Jimmy Carter beat Republican President Gerald Ford in the 1976 election, but the two political rivals later became friends, and agreed to deliver eulogies at each other’s funerals.

Carter followed through on that promise after Ford died in 2006, and today, the Republican’s duty has fallen to his son, Steven Ford. “I can just see my dad getting his yellow legal pad out with his pen and writing this for his beloved friend,” Ford said as he began.

Here’s part of it:

By fate of a brief season, Jimmy Carter and I were rivals, but for the many wonderful years that followed, friendship bonded us as no two presidents since John Adams and Thomas Jefferson. It is said that president Adams’s last words were “Thomas Jefferson still survives”.

Now, since Jimmy has a good decade on me, I’m hedging my bets by entrusting my remembrances of Jimmy to my son, Steve. According to a map, it’s a long way between Grand Rapids, Michigan and Plains, Georgia, but distances have a way of vanishing when measured in values rather than miles. And it was because of our shared values that Jimmy and I respected each other as adversaries even before we cherished one another as dear friends.

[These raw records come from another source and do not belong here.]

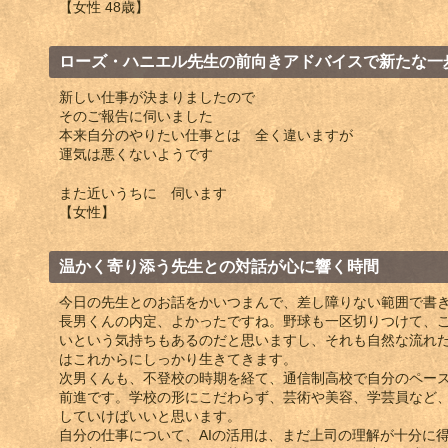
【女性 48歳】
ローズ・ハニエル先生の前向きアドバイスで新たな一
新しい仕事が決まりましたので
そのご報告に伺いました
本来自分のやりたい仕事とは 全く違いますが
運気は悪くないようです
また近いうちに 伺います
【女性】
温かく寄り添う先生との対話が心に響く時間
今日の先生とのお話をかいつまんで、差し障りない範囲で書
長男くんの内定、よかったですね。野球も一区切りつけて、
いという気持ちもあるのだと思いますし、それも自然な流れ
はこれからにしっかり生きてきます。
次男くんも、不登校の時期を経て、通信制高校で自分のペー
前進です。学校の形にこだわらず、芸術や美容、学芸員など
していけばいいと思います。
自分の仕事について、AIの活用は、まだ上司の理解が十分に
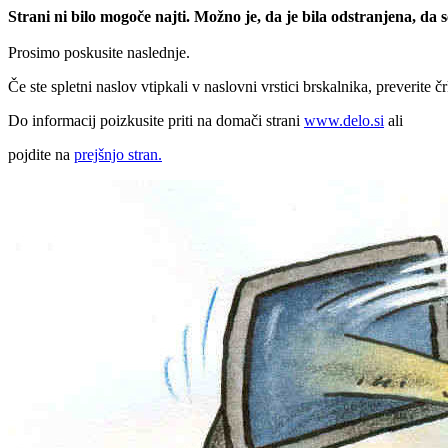
Strani ni bilo mogoče najti. Možno je, da je bila odstranjena, da
Prosimo poskusite naslednje.
Če ste spletni naslov vtipkali v naslovni vrstici brskalnika, preverite č
Do informacij poizkusite priti na domači strani
www.delo.si
ali
pojdite na
prejšnjo stran.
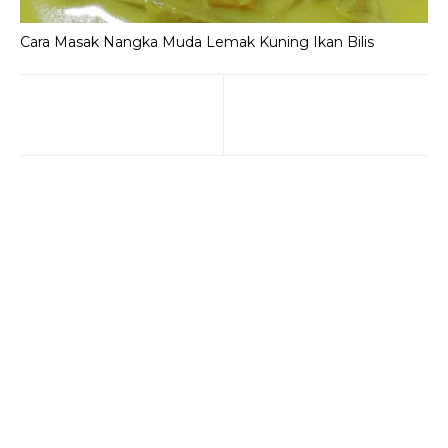
Cara Masak Nangka Muda Lemak Kuning Ikan Bilis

Now, this is not to say that Jimmy never got under my skin, but has there ever been a group of politicians that didn’t do that to one another? During our 1976 contest, Jimmy knew my political vulnerabilities and he successfully pointed them out. Now, I didn’t like it, but little could I know that the outcome of that 1976 election would bring about one of my deepest and most enduring friendships.